_Entries shown_
*-*-*

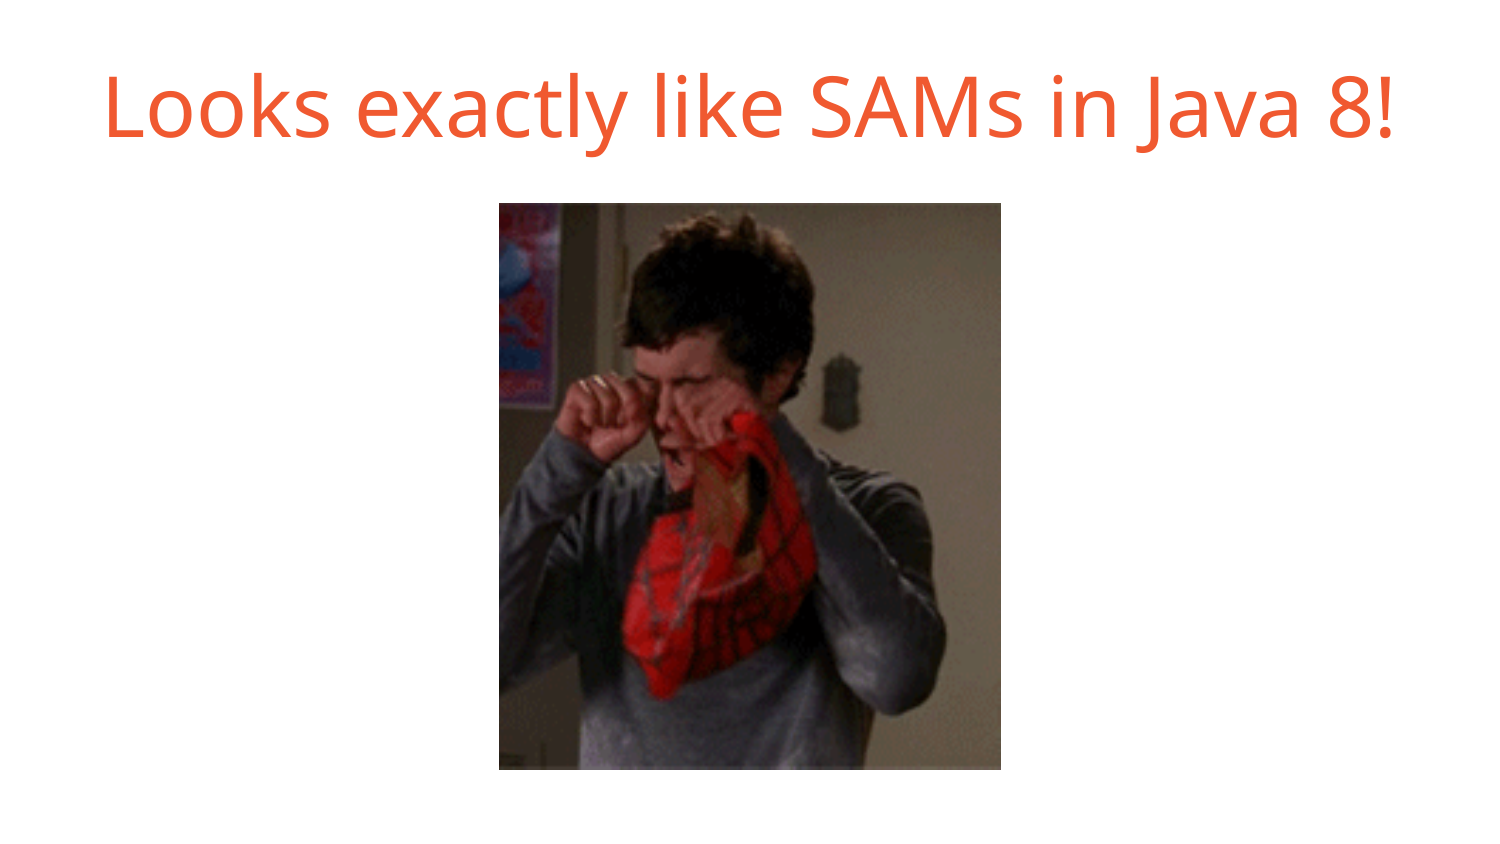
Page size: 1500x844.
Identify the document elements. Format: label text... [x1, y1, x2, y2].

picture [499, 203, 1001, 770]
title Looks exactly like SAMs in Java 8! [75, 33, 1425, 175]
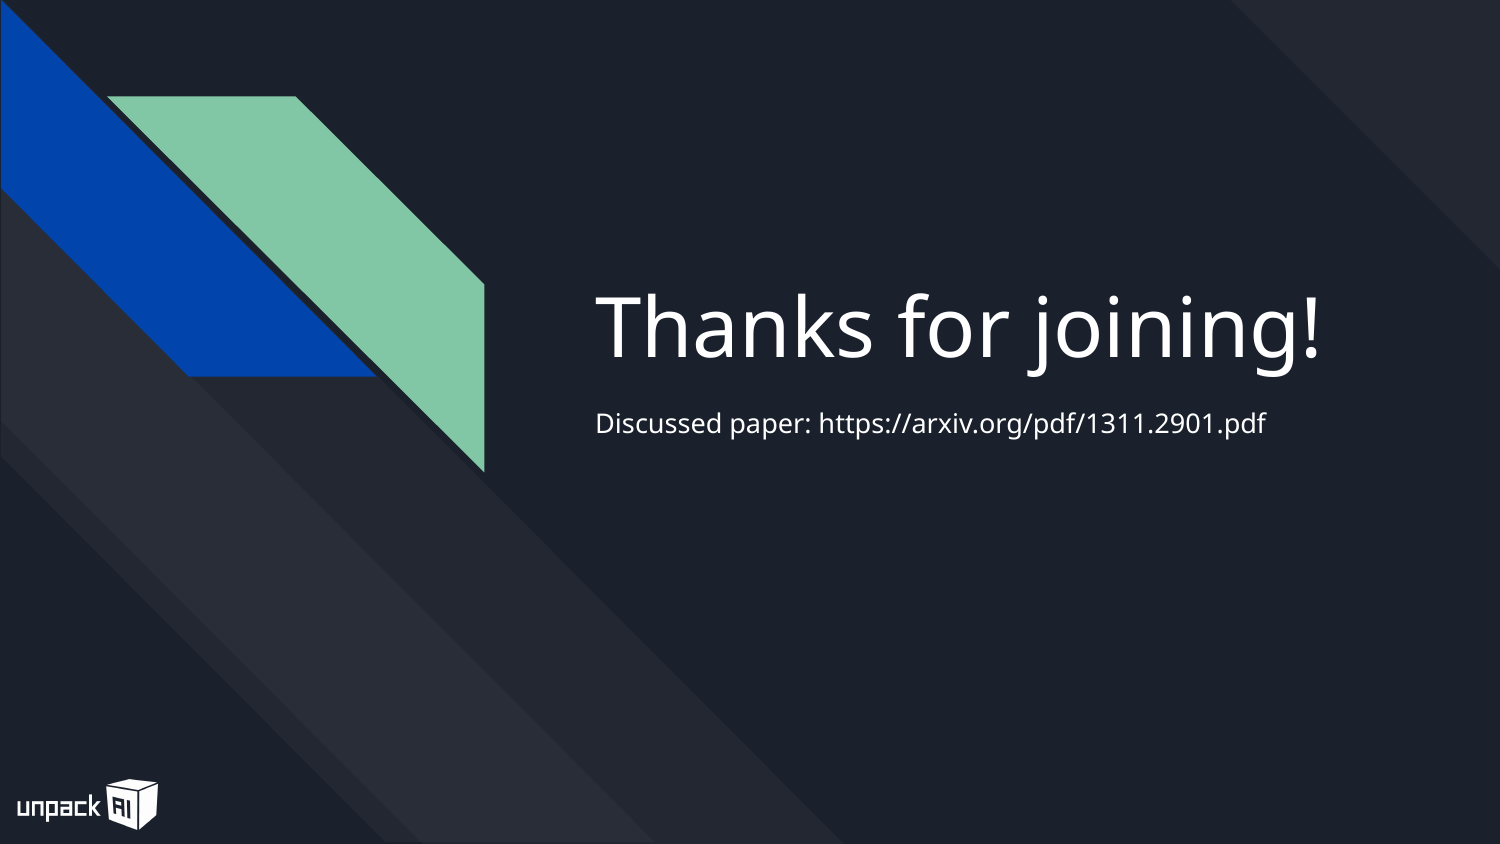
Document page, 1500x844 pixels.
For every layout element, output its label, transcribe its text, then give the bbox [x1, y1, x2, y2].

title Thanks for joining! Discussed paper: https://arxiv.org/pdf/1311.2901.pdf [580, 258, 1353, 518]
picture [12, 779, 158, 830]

*-*-*

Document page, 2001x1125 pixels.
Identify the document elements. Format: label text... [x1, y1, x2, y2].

*-*-*

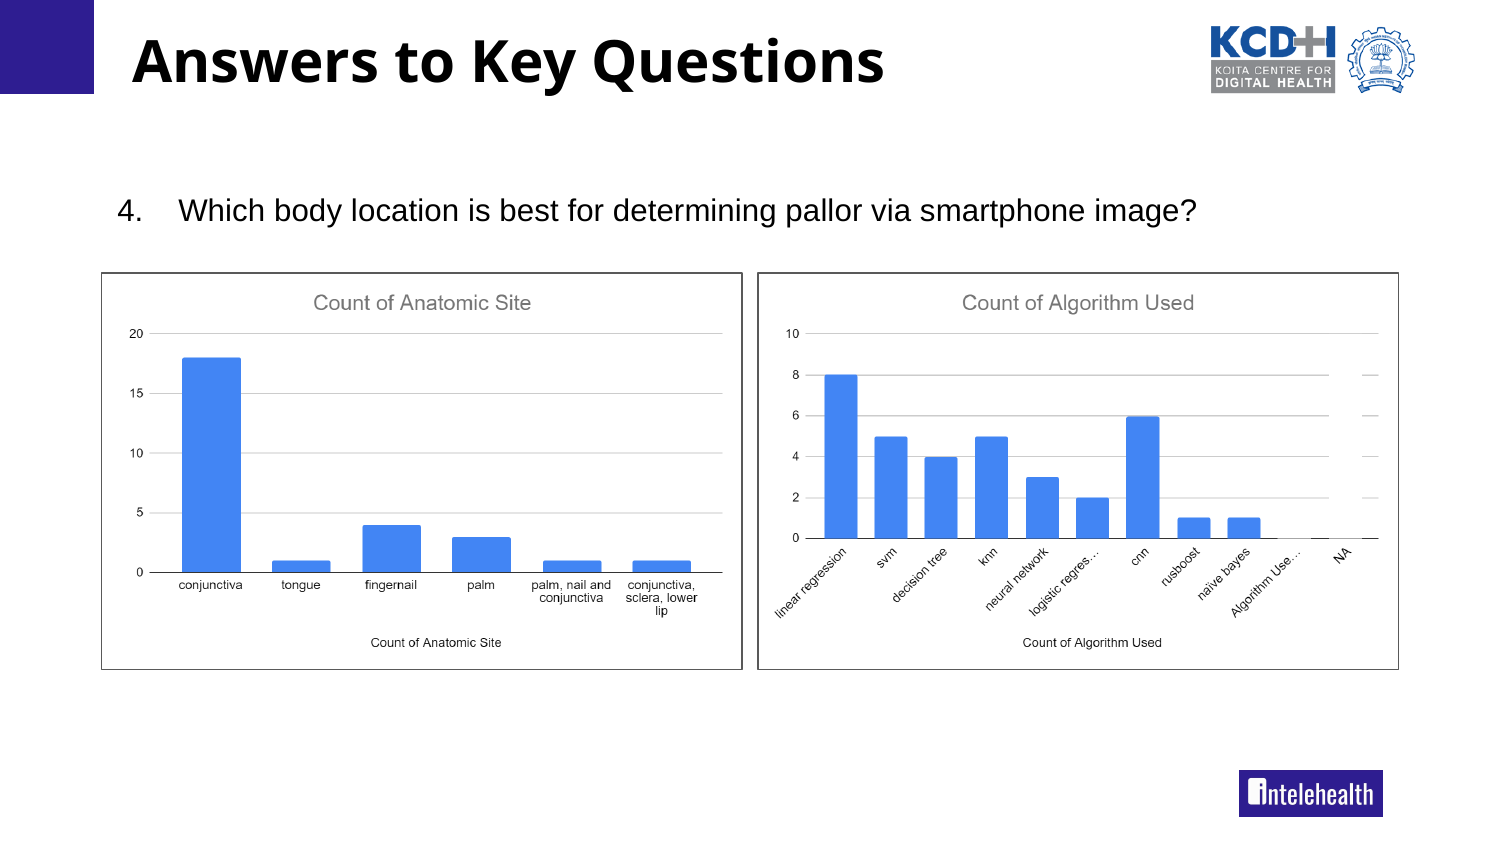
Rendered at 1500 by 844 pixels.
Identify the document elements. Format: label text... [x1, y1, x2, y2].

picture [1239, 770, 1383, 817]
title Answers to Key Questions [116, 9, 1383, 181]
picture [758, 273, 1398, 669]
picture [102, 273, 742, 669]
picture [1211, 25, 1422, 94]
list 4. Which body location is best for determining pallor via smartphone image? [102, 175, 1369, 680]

*-*-*

Where the material contains a line with "pixels", return that line.

Document page, 1500x844 pixels.
Document page, 2001x1125 pixels.
Rendered at 1500 by 844 pixels.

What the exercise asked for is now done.